MS-13 Involved in N.J. Slayings

By Jon Feere on September 18, 2008

Last year, Newark city officials downplayed the immigration and gang connections in the brutal execution-style slayings of three New Jersey students. Terrance Aeriel, 18, Dashon Harvey, 20, and Iofemi Hightower, 20, were lined up against a schoolyard wall and shot in the back of the head. A fourth victim, Natasha Aeriel, survived after being sexually assaulted and shot in the face.

On Monday, a New Jersey grand jury indicted the following suspects on murder, attempted murder, robbery, and weapons offenses: Alexander Alfaro, 17; Shahid Baskerville, 16; Jose Lachira Carranza, 29; Rodolfo Godinez, 25; Gerardo Gomez, 16; and Melvin Jovel, 19.

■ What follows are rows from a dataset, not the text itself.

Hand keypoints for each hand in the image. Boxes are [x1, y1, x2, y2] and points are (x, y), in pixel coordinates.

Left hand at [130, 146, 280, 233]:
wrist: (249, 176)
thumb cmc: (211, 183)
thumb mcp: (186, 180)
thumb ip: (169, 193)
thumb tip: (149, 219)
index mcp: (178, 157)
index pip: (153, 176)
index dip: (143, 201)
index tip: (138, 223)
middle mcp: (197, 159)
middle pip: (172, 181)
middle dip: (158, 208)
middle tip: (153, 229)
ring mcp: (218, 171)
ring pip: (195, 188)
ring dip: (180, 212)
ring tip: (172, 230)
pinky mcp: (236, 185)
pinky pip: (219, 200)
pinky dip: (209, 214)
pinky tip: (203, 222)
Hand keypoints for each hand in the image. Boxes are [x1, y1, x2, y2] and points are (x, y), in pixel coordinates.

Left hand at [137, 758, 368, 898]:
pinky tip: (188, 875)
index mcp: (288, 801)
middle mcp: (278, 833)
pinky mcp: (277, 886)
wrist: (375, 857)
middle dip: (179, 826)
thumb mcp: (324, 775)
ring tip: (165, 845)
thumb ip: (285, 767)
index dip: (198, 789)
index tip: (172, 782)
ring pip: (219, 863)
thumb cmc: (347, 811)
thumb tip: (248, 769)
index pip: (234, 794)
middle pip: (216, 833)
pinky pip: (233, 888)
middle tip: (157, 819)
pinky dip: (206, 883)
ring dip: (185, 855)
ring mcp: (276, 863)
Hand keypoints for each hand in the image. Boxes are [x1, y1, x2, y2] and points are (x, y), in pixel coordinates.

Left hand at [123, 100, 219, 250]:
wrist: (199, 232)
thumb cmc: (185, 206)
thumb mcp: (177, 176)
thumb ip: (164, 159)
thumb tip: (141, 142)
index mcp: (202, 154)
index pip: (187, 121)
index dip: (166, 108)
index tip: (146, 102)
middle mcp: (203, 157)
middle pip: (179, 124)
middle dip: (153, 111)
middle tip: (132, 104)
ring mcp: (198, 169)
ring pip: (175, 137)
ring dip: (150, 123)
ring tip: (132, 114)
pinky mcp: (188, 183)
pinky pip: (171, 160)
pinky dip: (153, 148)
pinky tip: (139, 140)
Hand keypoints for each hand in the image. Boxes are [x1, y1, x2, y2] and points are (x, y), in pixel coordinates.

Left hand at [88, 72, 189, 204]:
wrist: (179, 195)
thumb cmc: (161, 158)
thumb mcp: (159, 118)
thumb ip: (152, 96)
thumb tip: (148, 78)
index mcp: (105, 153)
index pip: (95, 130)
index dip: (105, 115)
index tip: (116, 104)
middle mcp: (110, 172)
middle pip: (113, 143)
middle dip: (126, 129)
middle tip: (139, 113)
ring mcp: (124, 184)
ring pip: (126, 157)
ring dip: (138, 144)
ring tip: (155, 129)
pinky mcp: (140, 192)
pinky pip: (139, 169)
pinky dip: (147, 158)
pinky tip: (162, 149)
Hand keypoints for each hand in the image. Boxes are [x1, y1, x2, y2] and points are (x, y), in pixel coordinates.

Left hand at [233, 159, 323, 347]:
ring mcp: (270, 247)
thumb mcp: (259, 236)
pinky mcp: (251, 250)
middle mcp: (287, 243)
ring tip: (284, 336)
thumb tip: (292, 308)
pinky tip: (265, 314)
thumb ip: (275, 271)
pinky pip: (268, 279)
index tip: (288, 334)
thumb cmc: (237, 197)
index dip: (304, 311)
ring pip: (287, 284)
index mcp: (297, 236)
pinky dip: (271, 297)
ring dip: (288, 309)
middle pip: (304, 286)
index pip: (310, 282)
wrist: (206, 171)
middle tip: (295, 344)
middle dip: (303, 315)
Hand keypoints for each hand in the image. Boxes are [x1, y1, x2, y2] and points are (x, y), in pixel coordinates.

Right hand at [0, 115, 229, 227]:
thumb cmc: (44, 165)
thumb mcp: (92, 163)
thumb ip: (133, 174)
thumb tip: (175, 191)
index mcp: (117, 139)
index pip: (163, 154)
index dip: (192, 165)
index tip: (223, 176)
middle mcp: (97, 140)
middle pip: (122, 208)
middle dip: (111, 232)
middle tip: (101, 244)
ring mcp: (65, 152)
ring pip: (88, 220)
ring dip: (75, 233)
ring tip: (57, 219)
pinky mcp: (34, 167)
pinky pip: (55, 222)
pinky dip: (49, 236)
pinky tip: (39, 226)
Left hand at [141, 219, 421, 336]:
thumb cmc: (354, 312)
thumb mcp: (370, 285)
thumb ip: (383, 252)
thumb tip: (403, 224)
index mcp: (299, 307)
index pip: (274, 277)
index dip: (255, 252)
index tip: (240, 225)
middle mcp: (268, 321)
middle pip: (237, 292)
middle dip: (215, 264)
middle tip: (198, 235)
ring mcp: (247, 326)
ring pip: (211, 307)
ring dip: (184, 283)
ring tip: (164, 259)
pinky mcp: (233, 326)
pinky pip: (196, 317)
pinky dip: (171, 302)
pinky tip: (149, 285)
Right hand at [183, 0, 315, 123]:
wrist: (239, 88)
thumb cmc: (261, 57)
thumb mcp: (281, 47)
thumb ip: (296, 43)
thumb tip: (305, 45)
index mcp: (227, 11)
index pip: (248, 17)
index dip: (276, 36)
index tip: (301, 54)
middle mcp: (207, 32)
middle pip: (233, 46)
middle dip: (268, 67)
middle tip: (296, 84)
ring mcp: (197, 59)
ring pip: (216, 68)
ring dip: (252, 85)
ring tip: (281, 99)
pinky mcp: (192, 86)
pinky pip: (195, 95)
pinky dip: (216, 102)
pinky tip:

State prosecutors now say the following: “Certainly there was a strong gang component underlying each of these crimes.” The gang cited is the violent and rapidly-expanding MS-13, a gang made up largely of illegal aliens.

At least one of those indicted, Jose Lachira Carranza, has been confirmed to be an illegal alien. At the time of the killings, he was out on bail stemming from earlier charges of assault and child rape. His suspected involvement in the schoolyard slayings prompted the N.J. Attorney General to overhaul bail policies for illegal aliens. Other states should follow New Jersey’s lead and rethink illegal alien bail policies before brutal killings like these take place in their jurisdictions.

It is important to think about the way MS-13 operates; the eldest members call the shots and direct the younger members of the gang to conduct much of the criminal activity. Carranza was the eldest of the suspects and very likely the leader in this crime. While it’s just speculation, odds are that had Carranza been deported, the schoolyard slayings might never have taken place.

State involvement in the crackdown on illegal immigration is important for schoolyard safety, generally. MS-13 is known to commit brutal violence for the purposes of threatening youths to join their ranks; schoolyards are MS-13’s primary recruitment locales.

State officials nationwide have a choice to make. They can reduce gang crime by assisting federal immigration agencies with enforcement measures, or they can turn their backs on immigration law enforcement and make their state a haven for illegal-alien based gangs like MS-13.

The Center for Immigration studies will address the nexus between gangs and immigration in a forthcoming report authored by Jessica Vaughan and myself.